Ainda de acordo com a Dra. Andréia, especialista em transplante de córnea, o diagnóstico pode ser feito pelo exame clínico nas fases mais tardias ou por meio de exames da córnea como topografia computadorizada de córnea (estudo da sua curvatura) e paquimetria (análise de sua espessura), que permitem identificar a doença nas fases mais precoces, ressaltando que no exame da tomografia da córnea os estudos da curvatura e da espessura da córnea podem ser feitos simultaneamente.

Tem cura? – O controle deve ser feito com realização de exames específicos para avaliação de provável progressão a cada quatro ou seis meses, dependendo da idade do paciente e do estágio evolutivo do caso.
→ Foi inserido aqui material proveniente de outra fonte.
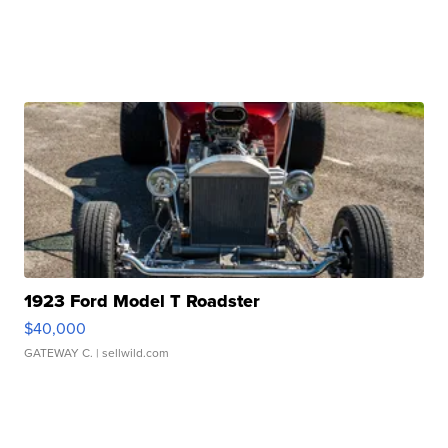
1923 Ford Model T Roadster
$40,000
GATEWAY C.
| sellwild.com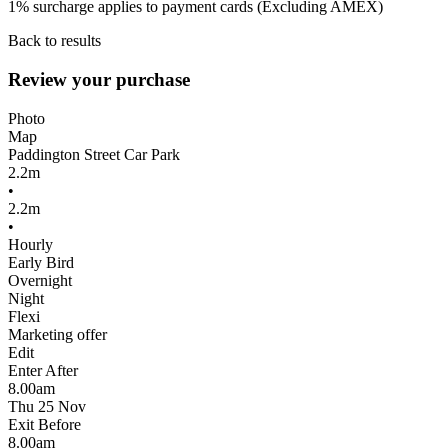
1% surcharge applies to payment cards (Excluding AMEX)
Back to results
Review your purchase
Photo
Map
Paddington Street Car Park
2.2m
•
2.2m
•
Hourly
Early Bird
Overnight
Night
Flexi
Marketing offer
Edit
Enter After
8.00am
Thu 25 Nov
Exit Before
8.00am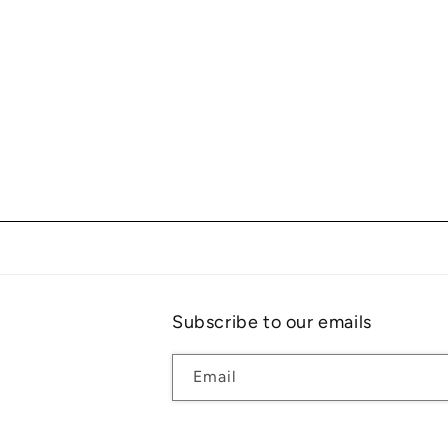
Subscribe to our emails
Email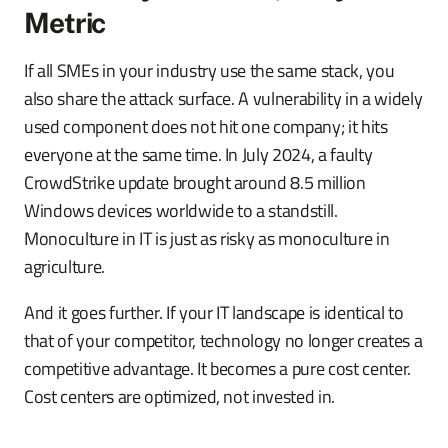
Metric
If all SMEs in your industry use the same stack, you
also share the attack surface. A vulnerability in a widely
used component does not hit one company; it hits
everyone at the same time. In July 2024, a faulty
CrowdStrike update brought around 8.5 million
Windows devices worldwide to a standstill.
Monoculture in IT is just as risky as monoculture in
agriculture.
And it goes further. If your IT landscape is identical to
that of your competitor, technology no longer creates a
competitive advantage. It becomes a pure cost center.
Cost centers are optimized, not invested in.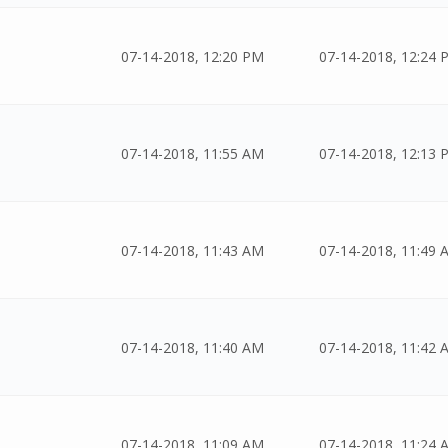
07-14-2018, 12:20 PM
07-14-2018, 12:24 
07-14-2018, 11:55 AM
07-14-2018, 12:13 
07-14-2018, 11:43 AM
07-14-2018, 11:49 
07-14-2018, 11:40 AM
07-14-2018, 11:42 
07-14-2018, 11:09 AM
07-14-2018, 11:24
De acordo com Dra. Andréia, o ceratocone pode levar à cegueira reversível, ou seja, o paciente pode ter uma perda significativa da visão, mas pode recuperá-la com os tratamentos atualmente disponíveis.

Dependendo do avanço do ceratocone, as principais formas de reabilitação visual são com a prescrição de óculos e adaptação de lentes de contato rígidas corneanas ou esclerais, em casos mais leves. Já o crosslinking, é um método cirúrgico minimamente invasivo que vem se mostrando bastante promissor, indicado para os casos que estão evoluindo, para evitar a progressão da doença. “O procedimento consiste no fortalecimento das fibras de colágeno, que representam as pontes de sustentação da córnea, com o uso de radiação ultravioleta, associada a uma substância chamada riboflavina, que aumenta a rigidez biomecânica da córnea”, explica a médica.

Para os casos de ceratocone em que a visão não melhora com o uso dos óculos e lentes de contato, pode-se indicar o implante do anel intraestromal (Anel de Ferrara) e, para os ceratocones mais avançados, a realização do transplante de córnea. “Os tratamentos estão cada vez mais eficientes. Há novos tipos de Anéis de Ferrara que trazem melhor resultado pós-operatório e novidades nas técnicas de transplante de córnea, como o DALK (transplante lamelar anterior profundo), que diminuem consideravelmente as possíveis complicações cirúrgicas, principalmente a rejeição ao transplante”, finaliza a oftalmologista do Grupo Opty. Em 2019, conforme registra a Associação Brasileira de Transplante de Órgãos, foram realizados 14.943 transplantes de córnea no País, sendo o ceratocone a maior causa desse tipo de procedimento, de acordo com o Ministério da Saúde.